They say that the land was bloodied with fury. An immense gray cloud threw stones, roared and steamed. The inhabitants of San Juan Parangaricutiro , Michoacán , believed that the end of the world had arrived. On February 20, 1943 , fire tongues embraced the darkness and Mexico saw the birth of the youngest volcano in the world, Paricutin .
Seventy-four years later, lava waves appear to be completely petrified. However, the earth still releases heat and vapor through its cracks, and the surroundings have a sulfur scent .
From the eastern side of Paricutín, near the " Zapicho 's" top, the smallest of the five sub-craters, the villages of Angahuan , Nuevo San Juan and San Salvador Combutzio or Caltzontzin can be seen.
Lava reached Angahuan in one year and three months, and Caltzontzin was founded by the inhabitants who escaped from the lava path.
Thirty minutes away from the volcano, by car or on horseback, there is the only thing that the eruption could not stomp, San Juan Parangaricutiro Church , a church buried amid lava.

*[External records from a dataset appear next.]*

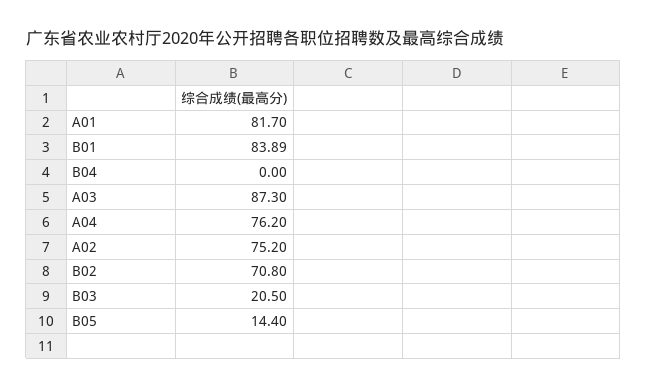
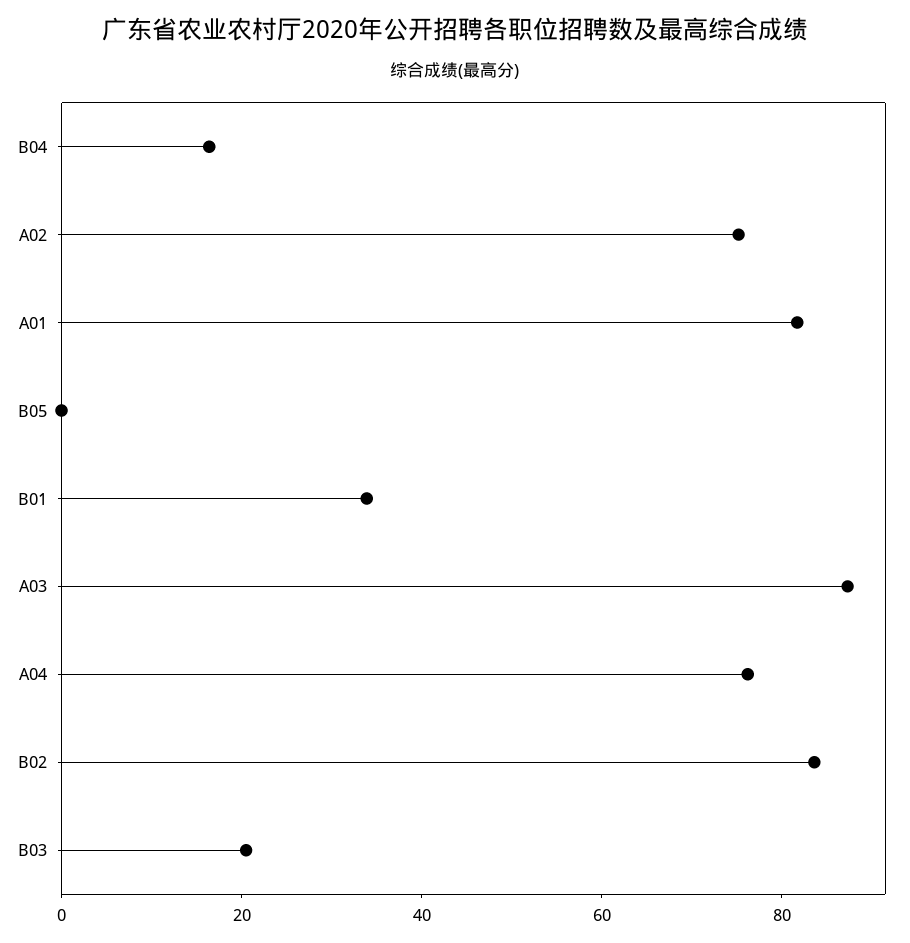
  {
    "A01": 81.7,
-   "B01": 83.89,
+   "B01": 35,
-   "B04": 0,
+   "B04": 15,
    "A03": 87.3,
    "A04": 76.2,
    "A02": 75.2,
-   "B02": 70.8,
+   "B02": 85,
    "B03": 20.5,
-   "B05": 14.4
+   "B05": 0
  }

Children or elderly people guide newcomers among the rock cemetery , show the photographs prior to the eruption and sometimes tell purépecha (a group of indigenous people centered in the northwestern region of Michoacán) stories about the birth of Paricutí since they consider the eruption a divine curse . The curse is thought to be derived from an argument that the towns of San Juan and Paricutín had over a cross that a priest placed in the middle of both towns causing the burying of the towns as a punishment.

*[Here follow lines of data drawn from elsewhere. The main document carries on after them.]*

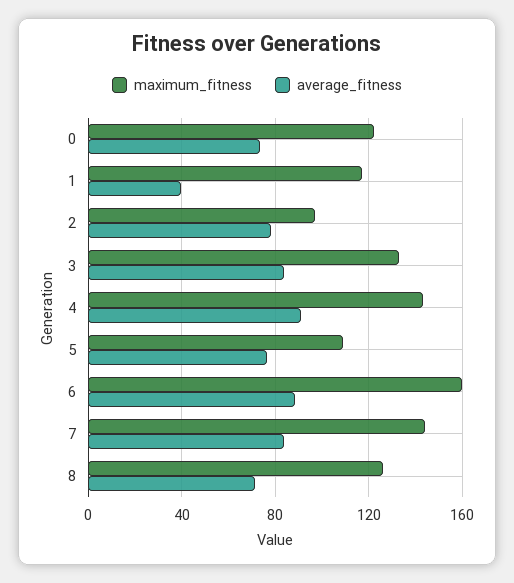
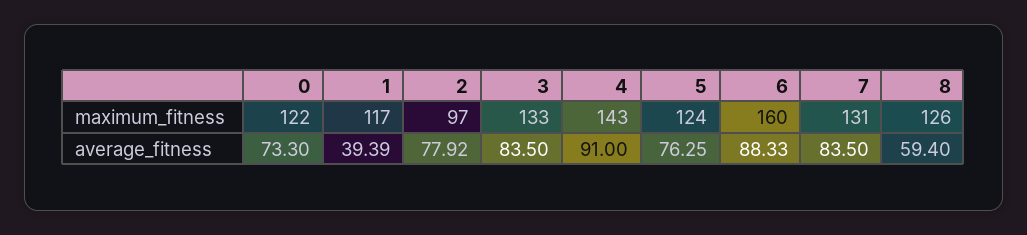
  {
    "maximum_fitness": {
      "0": 122,
      "1": 117,
      "2": 97,
      "3": 133,
      "4": 143,
-     "5": 110,
+     "5": 124,
      "6": 160,
-     "7": 145,
+     "7": 131,
      "8": 126
    },
    "average_fitness": {
      "0": 73.3,
      "1": 39.39,
      "2": 77.92,
      "3": 83.5,
      "4": 91,
      "5": 76.25,
      "6": 88.33,
      "7": 83.5,
-     "8": 70
+     "8": 59.4
    }
  }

Amid the petrified lava , the left tower and the bell tower of the church can be seen. Half the atrium survived and newcomers can walk through it, cross its arch and narrow path.
At the other end of the atrium, it survives an image of Christ, now renamed the Christ of Miracles , since lava stopped its way there. Ribbons, candles, and flowers decorate the place and now volcanic stones are the benches where people sit and kneel to pray.